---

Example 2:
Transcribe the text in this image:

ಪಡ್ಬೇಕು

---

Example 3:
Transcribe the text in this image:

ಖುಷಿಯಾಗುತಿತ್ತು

=-=-=-=-=

Can you swap "Transcribe" for "Copy" throughout all of the items above, keeping everything else the same?

---

Example 2:
Copy the text in this image:

ಪಡ್ಬೇಕು

---

Example 3:
Copy the text in this image:

ಖುಷಿಯಾಗುತಿತ್ತು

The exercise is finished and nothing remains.